The worried look that had come into his face receded and he laughed a queer, bitter, little laugh. “Oh, well, if you will have it so, it is up to me to change my plans,” he said. “And that being so, I must bid you good-bye until I return from Montreal.

“Oh, by the way,” he added, “if you should hear men striking camp up the trail along the lakeshore this evening don’t be alarmed. It will be merely a squad of the mounted police who’ve come to patrol this section of the waterfront during the strike.”

“Strike?” she echoed perplexed.

He walked up the beach, drew his cached packsack from a clump of green stuff and returned. “Yes, we’re to have one of those modern luxuries in the camp within the next few days,” he answered.

He lifted his hat, whirled on a heel and was away.

In a maze of doubt as to whether her recent refusal to leave the island as he had requested were a wise decision, she watched Acey Smith go up and over the first hill of the lakeshore trail. When his figure had disappeared she was assailed by a sudden apprehension—an overwhelming apprehension—that she had made a grave mistake. There must have been deep, very deep reasons for his asking her to leave the island. No doubt she was imperilling not only her own safety but his plans as well.

On an impulse she sped forward after him. She felt that she could easily get within call of him before he reached the crown of the second hill. In her close-fitting garments she made fast time, but on the top of the first hill she paused all out of breath. The trail before her down through the valley and up the further rise was silent and empty.

At a tramping sound in the brush to her left she hesitated about proceeding. It might be a wandering bear or moose.

The bushes up the trail parted and a fearsome figure strode out—a figure as forbidding as one might well conceive an evil spirit to be. His face was almost black and on his cheek-bones stood out two livid red gashes. He wore no head-covering save a band of purple which held a single eagle’s feather in place in his lank, black hair. Round his neck were hung string upon string of gleaming white wolves’ teeth.

At the girl’s involuntary cry of dismay he whirled, the whites of his evil black eyes showing garishly in his satanic visage.
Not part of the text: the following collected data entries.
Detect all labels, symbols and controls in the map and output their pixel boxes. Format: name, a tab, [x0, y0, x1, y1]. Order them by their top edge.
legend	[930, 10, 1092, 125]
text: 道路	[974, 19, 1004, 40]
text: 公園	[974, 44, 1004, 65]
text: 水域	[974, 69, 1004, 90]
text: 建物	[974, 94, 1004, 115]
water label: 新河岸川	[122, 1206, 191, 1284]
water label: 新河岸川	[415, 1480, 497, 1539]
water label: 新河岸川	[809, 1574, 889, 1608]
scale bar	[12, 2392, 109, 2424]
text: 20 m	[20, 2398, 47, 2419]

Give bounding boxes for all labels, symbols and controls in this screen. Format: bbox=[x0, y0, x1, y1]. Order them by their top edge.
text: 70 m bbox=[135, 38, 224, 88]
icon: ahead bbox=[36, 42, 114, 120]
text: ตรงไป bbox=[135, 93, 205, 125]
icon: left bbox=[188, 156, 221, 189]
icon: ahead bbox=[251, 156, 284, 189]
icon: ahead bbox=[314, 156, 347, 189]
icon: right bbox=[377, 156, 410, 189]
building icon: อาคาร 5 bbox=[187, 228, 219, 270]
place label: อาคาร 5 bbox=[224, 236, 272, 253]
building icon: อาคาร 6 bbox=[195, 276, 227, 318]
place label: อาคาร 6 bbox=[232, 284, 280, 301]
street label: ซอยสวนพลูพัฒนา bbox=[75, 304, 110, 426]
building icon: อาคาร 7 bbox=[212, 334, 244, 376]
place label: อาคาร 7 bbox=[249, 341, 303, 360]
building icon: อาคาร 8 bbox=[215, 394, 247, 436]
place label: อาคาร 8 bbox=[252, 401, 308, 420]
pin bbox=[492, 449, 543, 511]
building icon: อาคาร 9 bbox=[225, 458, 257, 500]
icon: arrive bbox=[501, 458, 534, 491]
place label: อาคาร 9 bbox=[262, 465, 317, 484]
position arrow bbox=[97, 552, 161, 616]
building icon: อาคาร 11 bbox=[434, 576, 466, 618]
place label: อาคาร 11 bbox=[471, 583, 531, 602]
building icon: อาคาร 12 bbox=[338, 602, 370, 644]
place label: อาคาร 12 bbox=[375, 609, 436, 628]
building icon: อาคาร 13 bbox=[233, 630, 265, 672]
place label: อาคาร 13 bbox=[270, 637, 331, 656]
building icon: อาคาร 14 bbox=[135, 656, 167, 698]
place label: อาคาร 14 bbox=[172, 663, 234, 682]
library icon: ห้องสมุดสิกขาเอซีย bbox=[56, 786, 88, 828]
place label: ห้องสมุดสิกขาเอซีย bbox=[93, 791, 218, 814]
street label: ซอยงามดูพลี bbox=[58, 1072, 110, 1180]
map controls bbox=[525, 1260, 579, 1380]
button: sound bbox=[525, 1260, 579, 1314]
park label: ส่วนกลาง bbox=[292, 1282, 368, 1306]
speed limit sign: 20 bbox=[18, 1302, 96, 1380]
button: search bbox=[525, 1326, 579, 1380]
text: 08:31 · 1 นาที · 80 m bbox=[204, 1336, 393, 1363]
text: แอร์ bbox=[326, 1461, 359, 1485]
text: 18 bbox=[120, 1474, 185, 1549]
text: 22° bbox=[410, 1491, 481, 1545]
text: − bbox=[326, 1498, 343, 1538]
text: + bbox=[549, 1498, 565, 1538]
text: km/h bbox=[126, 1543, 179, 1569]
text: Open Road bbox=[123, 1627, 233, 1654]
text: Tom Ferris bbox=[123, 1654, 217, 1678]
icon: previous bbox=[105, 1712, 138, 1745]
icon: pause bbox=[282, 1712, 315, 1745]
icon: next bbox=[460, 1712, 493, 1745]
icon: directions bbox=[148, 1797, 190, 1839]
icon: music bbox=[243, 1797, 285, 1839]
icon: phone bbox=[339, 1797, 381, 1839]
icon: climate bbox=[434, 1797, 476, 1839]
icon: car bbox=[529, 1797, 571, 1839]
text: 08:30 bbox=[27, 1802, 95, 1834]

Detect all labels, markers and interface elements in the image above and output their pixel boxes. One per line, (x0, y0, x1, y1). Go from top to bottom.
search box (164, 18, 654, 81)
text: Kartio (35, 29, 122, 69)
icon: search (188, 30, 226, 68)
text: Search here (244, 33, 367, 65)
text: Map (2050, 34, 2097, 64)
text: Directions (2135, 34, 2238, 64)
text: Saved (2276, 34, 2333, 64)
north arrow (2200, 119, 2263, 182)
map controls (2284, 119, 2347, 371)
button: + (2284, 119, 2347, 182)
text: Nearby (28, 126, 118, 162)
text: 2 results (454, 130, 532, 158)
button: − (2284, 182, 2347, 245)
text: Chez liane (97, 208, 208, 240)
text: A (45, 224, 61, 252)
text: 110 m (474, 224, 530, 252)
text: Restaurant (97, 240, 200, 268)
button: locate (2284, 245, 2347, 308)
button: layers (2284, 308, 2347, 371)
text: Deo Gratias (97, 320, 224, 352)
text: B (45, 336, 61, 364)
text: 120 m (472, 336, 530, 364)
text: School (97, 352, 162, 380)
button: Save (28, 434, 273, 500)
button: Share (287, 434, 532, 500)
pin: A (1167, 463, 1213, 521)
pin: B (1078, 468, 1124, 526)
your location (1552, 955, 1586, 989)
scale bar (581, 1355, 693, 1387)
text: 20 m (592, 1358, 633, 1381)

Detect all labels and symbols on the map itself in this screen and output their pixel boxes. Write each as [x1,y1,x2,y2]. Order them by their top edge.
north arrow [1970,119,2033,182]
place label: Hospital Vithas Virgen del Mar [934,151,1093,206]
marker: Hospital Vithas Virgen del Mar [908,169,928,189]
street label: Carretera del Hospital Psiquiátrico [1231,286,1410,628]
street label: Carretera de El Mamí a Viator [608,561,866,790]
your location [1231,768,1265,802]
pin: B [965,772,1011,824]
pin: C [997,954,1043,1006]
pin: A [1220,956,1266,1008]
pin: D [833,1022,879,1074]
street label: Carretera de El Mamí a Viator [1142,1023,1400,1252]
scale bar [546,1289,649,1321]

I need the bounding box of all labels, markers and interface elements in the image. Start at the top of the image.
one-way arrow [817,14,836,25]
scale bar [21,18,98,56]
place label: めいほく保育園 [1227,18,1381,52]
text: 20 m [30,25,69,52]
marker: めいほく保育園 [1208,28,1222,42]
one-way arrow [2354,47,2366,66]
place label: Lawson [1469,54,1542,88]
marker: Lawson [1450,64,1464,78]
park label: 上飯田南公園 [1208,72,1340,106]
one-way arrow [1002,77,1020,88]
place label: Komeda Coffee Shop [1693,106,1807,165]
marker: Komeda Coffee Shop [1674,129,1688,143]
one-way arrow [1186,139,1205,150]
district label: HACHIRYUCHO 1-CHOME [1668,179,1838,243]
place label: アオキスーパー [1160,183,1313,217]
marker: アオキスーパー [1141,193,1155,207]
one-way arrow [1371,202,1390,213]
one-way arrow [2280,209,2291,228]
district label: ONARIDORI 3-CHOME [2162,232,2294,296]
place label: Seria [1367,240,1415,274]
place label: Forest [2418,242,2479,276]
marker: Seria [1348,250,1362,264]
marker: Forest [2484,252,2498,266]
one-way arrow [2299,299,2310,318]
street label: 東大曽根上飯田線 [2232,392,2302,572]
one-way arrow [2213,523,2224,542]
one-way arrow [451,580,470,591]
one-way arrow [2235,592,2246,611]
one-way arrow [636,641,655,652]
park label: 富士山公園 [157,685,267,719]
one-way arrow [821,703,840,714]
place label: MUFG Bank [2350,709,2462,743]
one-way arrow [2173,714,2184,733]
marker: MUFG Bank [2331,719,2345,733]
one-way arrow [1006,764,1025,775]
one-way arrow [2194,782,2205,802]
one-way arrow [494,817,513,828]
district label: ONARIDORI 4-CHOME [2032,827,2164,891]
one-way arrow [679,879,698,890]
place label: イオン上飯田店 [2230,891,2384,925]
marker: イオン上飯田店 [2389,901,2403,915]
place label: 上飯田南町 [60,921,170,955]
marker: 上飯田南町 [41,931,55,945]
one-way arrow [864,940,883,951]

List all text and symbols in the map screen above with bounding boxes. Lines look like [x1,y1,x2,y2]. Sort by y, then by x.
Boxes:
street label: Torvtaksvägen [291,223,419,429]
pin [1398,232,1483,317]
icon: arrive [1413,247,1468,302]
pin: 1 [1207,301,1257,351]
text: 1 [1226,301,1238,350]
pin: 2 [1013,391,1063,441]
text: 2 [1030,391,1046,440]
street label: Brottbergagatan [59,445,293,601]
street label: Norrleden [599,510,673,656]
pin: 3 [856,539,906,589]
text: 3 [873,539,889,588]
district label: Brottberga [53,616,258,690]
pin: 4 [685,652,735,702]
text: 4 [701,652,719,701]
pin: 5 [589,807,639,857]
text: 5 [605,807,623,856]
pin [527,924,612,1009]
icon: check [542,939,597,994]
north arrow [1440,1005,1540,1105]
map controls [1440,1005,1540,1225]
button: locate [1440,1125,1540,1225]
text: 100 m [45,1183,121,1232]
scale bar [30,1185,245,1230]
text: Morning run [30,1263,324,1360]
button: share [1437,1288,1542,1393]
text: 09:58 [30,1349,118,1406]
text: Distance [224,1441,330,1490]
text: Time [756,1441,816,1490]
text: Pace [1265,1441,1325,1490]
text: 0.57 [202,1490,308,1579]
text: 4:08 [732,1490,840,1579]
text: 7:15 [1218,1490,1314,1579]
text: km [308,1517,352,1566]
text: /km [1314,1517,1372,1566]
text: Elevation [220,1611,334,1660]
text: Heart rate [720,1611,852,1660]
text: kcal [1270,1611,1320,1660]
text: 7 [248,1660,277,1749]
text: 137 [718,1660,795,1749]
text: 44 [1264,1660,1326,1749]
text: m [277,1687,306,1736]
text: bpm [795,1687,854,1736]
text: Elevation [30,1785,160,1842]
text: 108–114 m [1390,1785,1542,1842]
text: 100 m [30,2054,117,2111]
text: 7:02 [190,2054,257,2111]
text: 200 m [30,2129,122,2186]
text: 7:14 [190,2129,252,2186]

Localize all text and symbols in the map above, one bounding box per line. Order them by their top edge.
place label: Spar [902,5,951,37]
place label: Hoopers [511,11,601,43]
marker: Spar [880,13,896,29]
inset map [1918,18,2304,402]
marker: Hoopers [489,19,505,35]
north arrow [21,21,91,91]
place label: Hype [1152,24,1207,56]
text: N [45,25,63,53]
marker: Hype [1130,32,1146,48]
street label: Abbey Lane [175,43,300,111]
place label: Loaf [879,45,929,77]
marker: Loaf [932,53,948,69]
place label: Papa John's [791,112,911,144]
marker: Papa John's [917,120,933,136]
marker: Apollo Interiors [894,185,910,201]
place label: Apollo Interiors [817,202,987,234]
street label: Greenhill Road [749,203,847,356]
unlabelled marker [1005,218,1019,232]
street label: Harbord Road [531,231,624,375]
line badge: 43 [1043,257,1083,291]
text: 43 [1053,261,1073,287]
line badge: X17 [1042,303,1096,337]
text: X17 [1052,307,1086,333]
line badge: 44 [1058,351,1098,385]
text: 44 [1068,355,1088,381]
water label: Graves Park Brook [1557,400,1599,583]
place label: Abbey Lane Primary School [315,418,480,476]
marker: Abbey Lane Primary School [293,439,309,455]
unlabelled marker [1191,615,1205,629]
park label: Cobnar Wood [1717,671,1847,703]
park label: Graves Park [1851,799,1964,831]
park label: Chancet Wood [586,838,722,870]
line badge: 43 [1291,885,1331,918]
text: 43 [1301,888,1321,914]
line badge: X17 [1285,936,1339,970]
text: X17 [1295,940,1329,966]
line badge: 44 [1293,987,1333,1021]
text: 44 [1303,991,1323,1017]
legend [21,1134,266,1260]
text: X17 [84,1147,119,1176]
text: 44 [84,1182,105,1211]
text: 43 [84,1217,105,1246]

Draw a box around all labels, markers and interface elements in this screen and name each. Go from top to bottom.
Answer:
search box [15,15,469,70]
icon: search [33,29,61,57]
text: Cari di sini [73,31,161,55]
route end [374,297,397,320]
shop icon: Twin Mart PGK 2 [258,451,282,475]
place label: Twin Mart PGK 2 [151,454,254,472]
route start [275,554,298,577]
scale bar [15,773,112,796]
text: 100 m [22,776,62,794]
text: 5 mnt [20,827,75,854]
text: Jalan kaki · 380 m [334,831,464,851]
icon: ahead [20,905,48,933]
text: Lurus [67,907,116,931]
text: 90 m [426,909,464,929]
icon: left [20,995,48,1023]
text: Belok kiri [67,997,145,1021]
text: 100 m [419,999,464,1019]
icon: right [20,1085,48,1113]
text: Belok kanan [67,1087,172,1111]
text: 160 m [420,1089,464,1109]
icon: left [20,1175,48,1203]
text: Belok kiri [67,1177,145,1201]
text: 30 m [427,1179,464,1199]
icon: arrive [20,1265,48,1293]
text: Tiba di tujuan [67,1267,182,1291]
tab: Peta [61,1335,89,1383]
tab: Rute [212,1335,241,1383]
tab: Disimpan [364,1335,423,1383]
It afterwards recurred to her that he had at first appeared quite as startled as she had been, but he almost immediately straightened, and, folding his arms on his chest, pronounced himself in deep, strangely-vibrating guttural tones.

“Ogima Bush,” he said, “big Medicine Man. Him no hurt white lady. Un-n-n-n—white lady pass.”

But Josephine Stone waited to have no further parley. She turned and fled on trembling limbs back toward the island. And, as she ran, there fell upon her ears a penetrating, wailing cry, long-drawn-out and blood-curdling in its mixture of mockery and despair—a cry that for subsequent reasons she was destined to remember all the days of her life.